Usage is tracked per deployment, sourced from vLLM's own Prometheus counters: each client agent scrapes its containers' /metrics endpoint every ~15 s, and the host folds the deltas into the deployment's lifetime totals (reset-safe across container restarts). Because vLLM itself maintains the counters, every request is counted — whether it arrived via the gateway or directly at the node.

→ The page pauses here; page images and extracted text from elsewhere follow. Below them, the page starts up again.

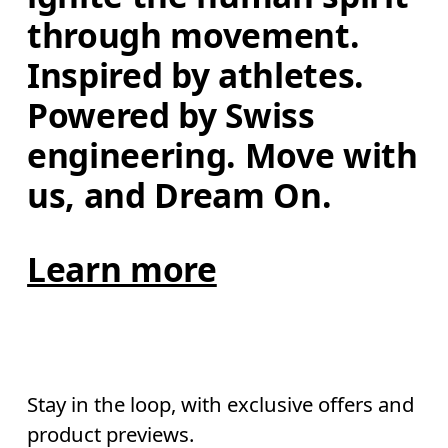
through movement. 
Inspired by athletes. 
Powered by Swiss 
engineering. Move with 
us, and Dream On.
Learn more
Stay in the loop, with exclusive offers and
product previews.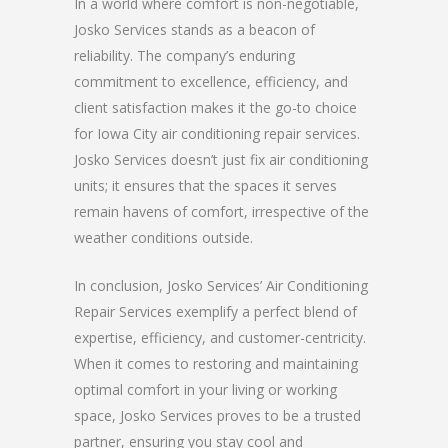
In a world where comfort is non-negotiable,
Josko Services stands as a beacon of
reliability. The company’s enduring
commitment to excellence, efficiency, and
client satisfaction makes it the go-to choice
for Iowa City air conditioning repair services.
Josko Services doesn’t just fix air conditioning
units; it ensures that the spaces it serves
remain havens of comfort, irrespective of the
weather conditions outside.
In conclusion, Josko Services’ Air Conditioning
Repair Services exemplify a perfect blend of
expertise, efficiency, and customer-centricity.
When it comes to restoring and maintaining
optimal comfort in your living or working
space, Josko Services proves to be a trusted
partner, ensuring you stay cool and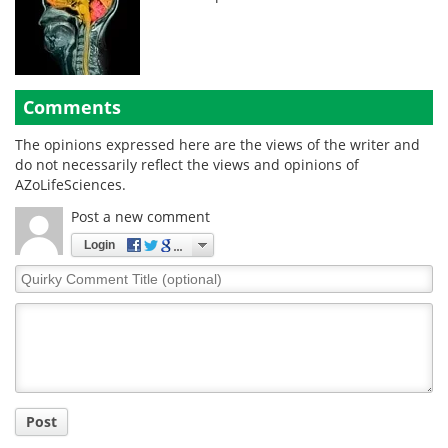
Comments
The opinions expressed here are the views of the writer and
do not necessarily reflect the views and opinions of
AZoLifeSciences.
Post a new comment
Login
Quirky
Comment
Title
Post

The Usage column of the deployments table shows, per deployment:

  • lifetime prompt / completion tokens
  • total completed requests
  • average read (prefill) and generation (decode) speeds in tokens/s
  • (in the tooltip) the full breakdown: average per-request speeds, engine-wide window throughput, and requests currently running/queued

The two speeds are running averages over processing time: cumulative token counters divided by the cumulative processing-time sums from vLLM's per-request time histograms (request_prefill_time_seconds / request_decode_time_seconds on V1 engines). Idle time never enters the denominator, and once a deployment has served its first request the averages stay defined permanently — they never drop to zero or disappear between bursts (they reset only when the container restarts, together with the counters). On older engines without those histograms, TTFT/TPOT histograms are used as a fallback (TTFT includes queue wait, so the read speed there is a lower bound). The tooltip additionally shows engine throughput — token deltas over the last wall-clock scrape window — the aggregate view across all concurrent requests, present only for windows with activity.

The same values are included in GET /api/deployments/ (total_prompt_tokens, total_completion_tokens, total_requests, and — for running deployments — prompt_tps, generation_tps, prompt_throughput, generation_throughput, requests_running, requests_waiting).